Mn²⁺ activates NK cells through NK cell‐intrinsic cGAS–STING. (A) Western blot of cGAS–STING signaling molecules in primary murine NK cells with or without Mn²⁺ treatment (n = 3 per group). (B) qRT‐PCR of IFNb1, the major effector indicator of cGAS–STING, in murine NK cells, in the presence or absence of Mn²⁺ (n = 5 per group). (C and D) Apoptosis (C) and proliferation (D) analysis of STING^−/− murine NK cells after Mn²⁺ treatment in vitro (n = 5 per group). (E) NK cells were isolated from STING^−/− mice and cultured as demonstrated in Figure 2A. Representative FACS data (left) and quantification (right) of effector factors of NK cells CD107a, IFNγ, granzyme B, and perforin (n = 5 per group). (F) Immunoblot analysis of cGAS–STING pathway in primary murine NK cells inhibited cGAS with RU.521 (cGAS inhibitor) or STING with H‐151 (STING inhibitor) during Mn²⁺ treatment in vitro. (G and H) Flow cytometry data of Ki67+ (G) and IFNγ+ (H) murine NK cells treated with Mn²⁺ and inhibitors of cGAS or STING in vitro (n = 5 per group).

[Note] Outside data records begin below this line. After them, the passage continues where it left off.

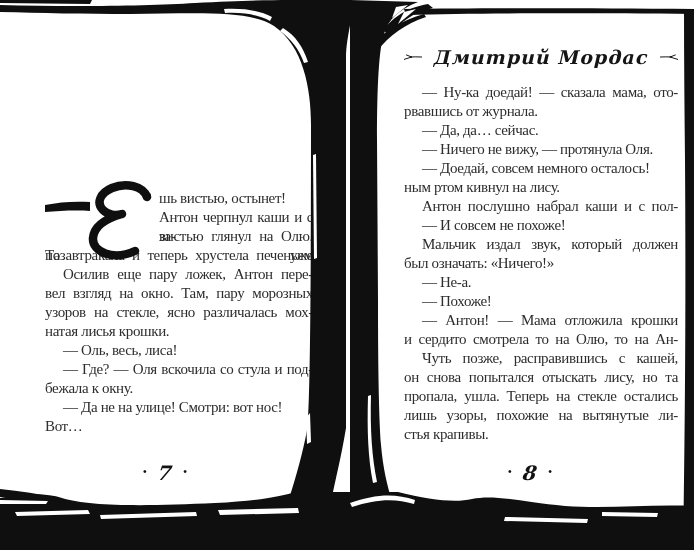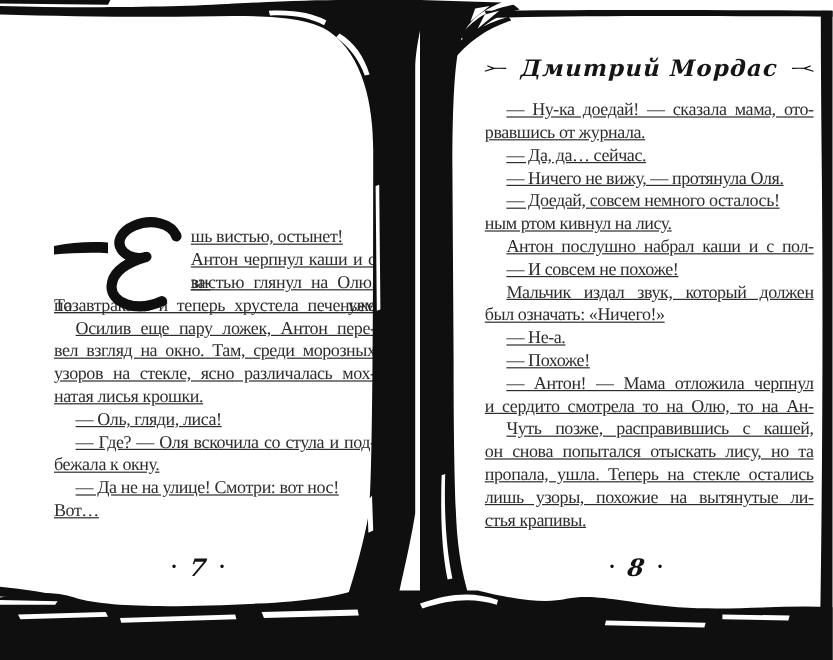--- a/index.html
+++ b/index.html
@@ -14,21 +14,21 @@
   #frame .ink  { fill:var(--ink); }
   #frame .hi   { fill:var(--paper); }
   
   .page-text {
     position:absolute; z-index:1;
     font-size:15px; line-height:19px; letter-spacing:-0.35px;
     color:var(--text);
   }
   #left-text  { left:45px;  top:189px; width:268px; }
   #right-text { left:404px; top:83px;  width:274px; }
-  .line { height:19px;text-decoration:underline; }
+  .line { height:19px; }
   .line.just   { text-align:justify; text-align-last:justify; }
   .line.indent { padding-left:18px; }
   
   .dropcap { float:left; width:114px; height:57px; position:relative; }
   .dropcap svg { position:absolute; left:0; top:-10px; overflow:visible; }
   .dropcap .stroke { fill:none; stroke:var(--ink); stroke-width:8.5;
                      stroke-linecap:round; stroke-linejoin:round; }
   .vh { position:absolute; width:1px; height:1px; overflow:hidden;
         clip-path:inset(50%); white-space:nowrap; }
   
@@ -127,27 +127,27 @@
 
     <div class="line indent just">Антон черпнул каши и с за-</div>
 
     <div class="line just">вистью глянул на Олю. Та уже</div>
 
     <div class="line just">позавтракала и теперь хрустела печеньем</div>
 
 
     <div class="line indent just">Осилив еще пару ложек, Антон пере-</div>
 
-    <div class="line just">вел взгляд на окно. Там, среди морозных</div>
+    <div class="line just">вел взгляд на окно. Там, пару морозных</div>
 
     <div class="line just">узоров на стекле, ясно различалась мох-</div>
 
     <div class="line">натая лисья крошки.</div>
 
-    <div class="line indent">— Оль, гляди, лиса!</div>
+    <div class="line indent">— Оль, весь, лиса!</div>
 
     <div class="line indent just">— Где? — Оля вскочила со стула и под-</div>
 
     <div class="line">бежала к окну.</div>
 
     <div class="line indent">— Да не на улице! Смотри: вот нос!</div>
 
     <div class="line">Вот…</div>
   </div>
 
@@ -170,21 +170,21 @@
     <div class="line indent">— И совсем не похоже!</div>
 
     <div class="line indent just">Мальчик издал звук, который должен</div>
 
     <div class="line">был означать: «Ничего!»</div>
 
     <div class="line indent">— Не-а.</div>
 
     <div class="line indent">— Похоже!</div>
 
-    <div class="line indent just">— Антон! — Мама отложила черпнул</div>
+    <div class="line indent just">— Антон! — Мама отложила крошки</div>
 
     <div class="line just">и сердито смотрела то на Олю, то на Ан-</div>
 
 
     <div class="line indent just">Чуть позже, расправившись с кашей,</div>
 
     <div class="line just">он снова попытался отыскать лису, но та</div>
 
     <div class="line just">пропала, ушла. Теперь на стекле остались</div>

Data represent analyses of the indicated n mice per group, means ± SEM. ^*** p < 0.001; ^**** p < 0.0001; ns, not significant, p > 0.05.

FIGURE 6

Mn²⁺ induces UTX expression depending on STING to stimulate NK cell activation. Spearman correlation between expression of KDM6A (UTX) and TMEM173 (STING, left) or MB21D1 (cGAS, right) employing the aforementioned scRNA‐seq data. (B) Correlation plot of KDM6A expression and abundance of tumor infiltrating NK cells in tumors with publicly available data from TCGA database. (C) Image of immunoblot (left) and quantification of expression of UTX (right) in primary NK cell from WT and STING^−/− mice, in the presence or absence of Mn²⁺ (n = 3 per group). (D) qRT‐PCR of KDMA6 in murine WT and STING^−/− NK cells with or without Mn²⁺ treatment (n = 5 per group). (E) Western blot of cGAS–STING pathway in primary murine NK cell with overexpression of UTX and treatment with inhibitors of cGAS or STING. (F) Immunoblot analysis of cGAS–STING pathway in primary murine NK cell with knockdown of UTX and treated with agonists of cGAS (G3‐YSD) or STING (2′3′‐cGAMP). (G and H) Flow cytometry data of CD107a+ (left) and IFNγ+ (right) NK cells with above mentioned (E and F) treatment (n = 5 per group). Data represent analyses of the indicated n mice per group, means ± SEM. ^* p < 0.05; ^*** p < 0.001; ^**** p < 0.0001; ns, not significant, p > 0.05.